Nagendra · ‎10-29-2021

Find the below solution which can be used.

Let us consider this is the data in the file.

EMP ID First Name Last Name

1Chris M

2John R

3Amit C

EMP ID: starts at 1 to 10 characters

First Name: starts at 11 to 25 characters

Last name: starts at 36 to 25 characters

DOB: starts at 61 to 30 characters.

Step 1:

Load the file into a dataframe with the below options, this will create a data frame with only one column and all rows:

DFSchema = "single_col string"

Df = (spark.read

.option("header",False)

.schema(DFSchema)

.csv(file_path)

)

Step 2:

Now the single column has to be broken into 3 columns.

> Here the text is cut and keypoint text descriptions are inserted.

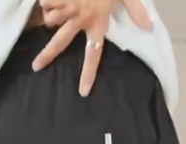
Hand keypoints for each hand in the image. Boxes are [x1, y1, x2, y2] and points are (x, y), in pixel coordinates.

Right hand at [33, 0, 152, 97]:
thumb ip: (136, 10)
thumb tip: (149, 28)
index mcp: (97, 22)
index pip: (93, 54)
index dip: (88, 74)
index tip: (82, 92)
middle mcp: (80, 19)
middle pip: (60, 43)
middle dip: (47, 55)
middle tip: (36, 67)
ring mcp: (67, 7)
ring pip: (50, 20)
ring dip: (50, 13)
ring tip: (56, 4)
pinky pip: (46, 3)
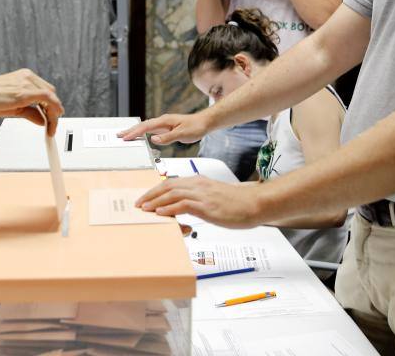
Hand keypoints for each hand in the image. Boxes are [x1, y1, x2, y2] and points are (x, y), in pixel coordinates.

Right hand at [0, 69, 63, 135]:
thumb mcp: (14, 107)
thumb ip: (30, 113)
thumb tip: (43, 121)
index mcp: (24, 77)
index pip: (45, 90)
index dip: (51, 105)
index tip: (51, 117)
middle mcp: (28, 77)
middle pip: (51, 93)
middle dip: (53, 110)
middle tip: (52, 125)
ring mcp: (27, 82)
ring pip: (51, 96)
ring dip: (54, 113)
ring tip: (51, 127)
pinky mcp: (25, 91)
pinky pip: (48, 98)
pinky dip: (54, 110)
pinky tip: (53, 121)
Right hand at [117, 112, 211, 144]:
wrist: (204, 122)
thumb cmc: (195, 127)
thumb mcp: (182, 134)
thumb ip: (168, 137)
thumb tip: (153, 139)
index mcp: (164, 121)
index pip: (146, 127)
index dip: (135, 133)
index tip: (126, 138)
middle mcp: (162, 121)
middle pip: (142, 125)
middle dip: (130, 130)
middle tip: (119, 135)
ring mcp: (163, 124)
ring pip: (146, 127)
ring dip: (135, 131)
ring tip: (125, 135)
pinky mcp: (166, 127)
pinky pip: (151, 129)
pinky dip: (142, 132)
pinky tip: (140, 135)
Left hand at [135, 176, 260, 227]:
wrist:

Follow the steps below

Option 1: Create column by column manually

Df = (Df.withColumn(“EMP_ID”, Df.single_col.substr(1,10))

.withColumn(“First Name”, Df.single_col.substr (11,25))

.withColumn(“Last Name”, Df.single_col.substr(36,25))

)

Option 2: Create columns pro-grammatically

Define the column length details:

Col_Details = [(‘EMP_ID’,(1,10),(‘ First Name’,(11,25)),(‘Last Name’,(36,25))]

Using loop separate the column programmatically:

for col_info in a:

df = df.withColumn(col_info[0],DataFrameReader.value.substr(col_info[1][0],col_info[1][1]))